• **PROBLEM TO SOLVE**
Reproduce every entry word for word.
RECORDS START
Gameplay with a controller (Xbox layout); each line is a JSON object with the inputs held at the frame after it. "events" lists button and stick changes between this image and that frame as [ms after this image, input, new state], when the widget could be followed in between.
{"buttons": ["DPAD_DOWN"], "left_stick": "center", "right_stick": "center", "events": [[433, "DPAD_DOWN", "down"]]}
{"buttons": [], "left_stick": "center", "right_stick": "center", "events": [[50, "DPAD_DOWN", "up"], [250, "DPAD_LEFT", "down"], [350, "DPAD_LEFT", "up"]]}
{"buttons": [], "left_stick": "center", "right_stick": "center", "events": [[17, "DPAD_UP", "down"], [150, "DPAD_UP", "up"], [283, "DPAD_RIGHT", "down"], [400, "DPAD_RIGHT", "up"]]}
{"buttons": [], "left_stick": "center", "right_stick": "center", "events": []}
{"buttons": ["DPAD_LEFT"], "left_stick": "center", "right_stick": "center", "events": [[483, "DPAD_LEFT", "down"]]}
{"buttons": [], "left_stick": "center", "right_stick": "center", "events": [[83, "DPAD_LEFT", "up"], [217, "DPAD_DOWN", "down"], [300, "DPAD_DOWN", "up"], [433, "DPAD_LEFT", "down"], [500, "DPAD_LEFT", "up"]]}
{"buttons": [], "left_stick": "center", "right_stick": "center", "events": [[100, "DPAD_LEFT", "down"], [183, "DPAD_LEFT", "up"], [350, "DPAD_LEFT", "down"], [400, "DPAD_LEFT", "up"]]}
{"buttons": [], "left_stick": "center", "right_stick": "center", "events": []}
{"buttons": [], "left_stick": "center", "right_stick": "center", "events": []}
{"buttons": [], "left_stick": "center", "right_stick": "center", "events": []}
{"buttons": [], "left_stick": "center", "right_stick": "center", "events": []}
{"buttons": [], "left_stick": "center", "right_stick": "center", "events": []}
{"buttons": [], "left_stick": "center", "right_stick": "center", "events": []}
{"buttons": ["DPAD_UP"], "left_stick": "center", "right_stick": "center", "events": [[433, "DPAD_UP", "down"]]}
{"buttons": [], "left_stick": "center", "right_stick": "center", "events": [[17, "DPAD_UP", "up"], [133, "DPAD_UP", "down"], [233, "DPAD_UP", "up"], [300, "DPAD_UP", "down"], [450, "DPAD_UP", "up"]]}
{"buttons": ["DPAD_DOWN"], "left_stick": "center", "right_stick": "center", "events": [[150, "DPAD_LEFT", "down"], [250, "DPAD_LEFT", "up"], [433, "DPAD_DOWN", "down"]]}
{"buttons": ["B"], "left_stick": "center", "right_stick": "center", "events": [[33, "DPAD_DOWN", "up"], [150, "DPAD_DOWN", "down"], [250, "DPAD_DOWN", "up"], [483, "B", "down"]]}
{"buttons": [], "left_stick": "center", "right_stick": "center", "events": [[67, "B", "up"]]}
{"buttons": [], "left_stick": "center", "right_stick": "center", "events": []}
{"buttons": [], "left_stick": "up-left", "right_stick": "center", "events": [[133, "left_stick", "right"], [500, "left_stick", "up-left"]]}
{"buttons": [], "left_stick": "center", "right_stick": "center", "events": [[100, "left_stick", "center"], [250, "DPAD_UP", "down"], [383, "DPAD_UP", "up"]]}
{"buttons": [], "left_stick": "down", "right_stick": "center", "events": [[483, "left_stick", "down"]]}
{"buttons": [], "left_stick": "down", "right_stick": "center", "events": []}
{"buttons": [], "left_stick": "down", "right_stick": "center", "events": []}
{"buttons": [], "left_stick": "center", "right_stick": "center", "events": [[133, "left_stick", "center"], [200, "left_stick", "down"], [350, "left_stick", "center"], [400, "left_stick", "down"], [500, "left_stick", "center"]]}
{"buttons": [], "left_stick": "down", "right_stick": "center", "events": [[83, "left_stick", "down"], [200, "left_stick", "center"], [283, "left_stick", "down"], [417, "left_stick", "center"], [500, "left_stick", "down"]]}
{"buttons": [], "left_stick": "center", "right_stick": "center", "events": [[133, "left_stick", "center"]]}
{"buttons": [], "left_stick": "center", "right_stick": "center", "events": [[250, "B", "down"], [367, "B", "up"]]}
RECORDS END
• **EXERCISE RESULT**
Gameplay with a controller (Xbox layout); each line is a JSON object with the inputs held at the frame after it. "events" lists button and stick changes between this image and that frame as [ms after this image, input, new state], when the widget could be followed in between.
{"buttons": ["DPAD_DOWN"], "left_stick": "center", "right_stick": "center", "events": [[433, "DPAD_DOWN", "down"]]}
{"buttons": [], "left_stick": "center", "right_stick": "center", "events": [[50, "DPAD_DOWN", "up"], [250, "DPAD_LEFT", "down"], [350, "DPAD_LEFT", "up"]]}
{"buttons": [], "left_stick": "center", "right_stick": "center", "events": [[17, "DPAD_UP", "down"], [150, "DPAD_UP", "up"], [283, "DPAD_RIGHT", "down"], [400, "DPAD_RIGHT", "up"]]}
{"buttons": [], "left_stick": "center", "right_stick": "center", "events": []}
{"buttons": ["DPAD_LEFT"], "left_stick": "center", "right_stick": "center", "events": [[483, "DPAD_LEFT", "down"]]}
{"buttons": [], "left_stick": "center", "right_stick": "center", "events": [[83, "DPAD_LEFT", "up"], [217, "DPAD_DOWN", "down"], [300, "DPAD_DOWN", "up"], [433, "DPAD_LEFT", "down"], [500, "DPAD_LEFT", "up"]]}
{"buttons": [], "left_stick": "center", "right_stick": "center", "events": [[100, "DPAD_LEFT", "down"], [183, "DPAD_LEFT", "up"], [350, "DPAD_LEFT", "down"], [400, "DPAD_LEFT", "up"]]}
{"buttons": [], "left_stick": "center", "right_stick": "center", "events": []}
{"buttons": [], "left_stick": "center", "right_stick": "center", "events": []}
{"buttons": [], "left_stick": "center", "right_stick": "center", "events": []}
{"buttons": [], "left_stick": "center", "right_stick": "center", "events": []}
{"buttons": [], "left_stick": "center", "right_stick": "center", "events": []}
{"buttons": [], "left_stick": "center", "right_stick": "center", "events": []}
{"buttons": ["DPAD_UP"], "left_stick": "center", "right_stick": "center", "events": [[433, "DPAD_UP", "down"]]}
{"buttons": [], "left_stick": "center", "right_stick": "center", "events": [[17, "DPAD_UP", "up"], [133, "DPAD_UP", "down"], [233, "DPAD_UP", "up"], [300, "DPAD_UP", "down"], [450, "DPAD_UP", "up"]]}
{"buttons": ["DPAD_DOWN"], "left_stick": "center", "right_stick": "center", "events": [[150, "DPAD_LEFT", "down"], [250, "DPAD_LEFT", "up"], [433, "DPAD_DOWN", "down"]]}
{"buttons": ["B"], "left_stick": "center", "right_stick": "center", "events": [[33, "DPAD_DOWN", "up"], [150, "DPAD_DOWN", "down"], [250, "DPAD_DOWN", "up"], [483, "B", "down"]]}
{"buttons": [], "left_stick": "center", "right_stick": "center", "events": [[67, "B", "up"]]}
{"buttons": [], "left_stick": "center", "right_stick": "center", "events": []}
{"buttons": [], "left_stick": "up-left", "right_stick": "center", "events": [[133, "left_stick", "right"], [500, "left_stick", "up-left"]]}
{"buttons": [], "left_stick": "center", "right_stick": "center", "events": [[100, "left_stick", "center"], [250, "DPAD_UP", "down"], [383, "DPAD_UP", "up"]]}
{"buttons": [], "left_stick": "down", "right_stick": "center", "events": [[483, "left_stick", "down"]]}
{"buttons": [], "left_stick": "down", "right_stick": "center", "events": []}
{"buttons": [], "left_stick": "down", "right_stick": "center", "events": []}
{"buttons": [], "left_stick": "center", "right_stick": "center", "events": [[133, "left_stick", "center"], [200, "left_stick", "down"], [350, "left_stick", "center"], [400, "left_stick", "down"], [500, "left_stick", "center"]]}
{"buttons": [], "left_stick": "down", "right_stick": "center", "events": [[83, "left_stick", "down"], [200, "left_stick", "center"], [283, "left_stick", "down"], [417, "left_stick", "center"], [500, "left_stick", "down"]]}
{"buttons": [], "left_stick": "center", "right_stick": "center", "events": [[133, "left_stick", "center"]]}
{"buttons": [], "left_stick": "center", "right_stick": "center", "events": [[250, "B", "down"], [367, "B", "up"]]}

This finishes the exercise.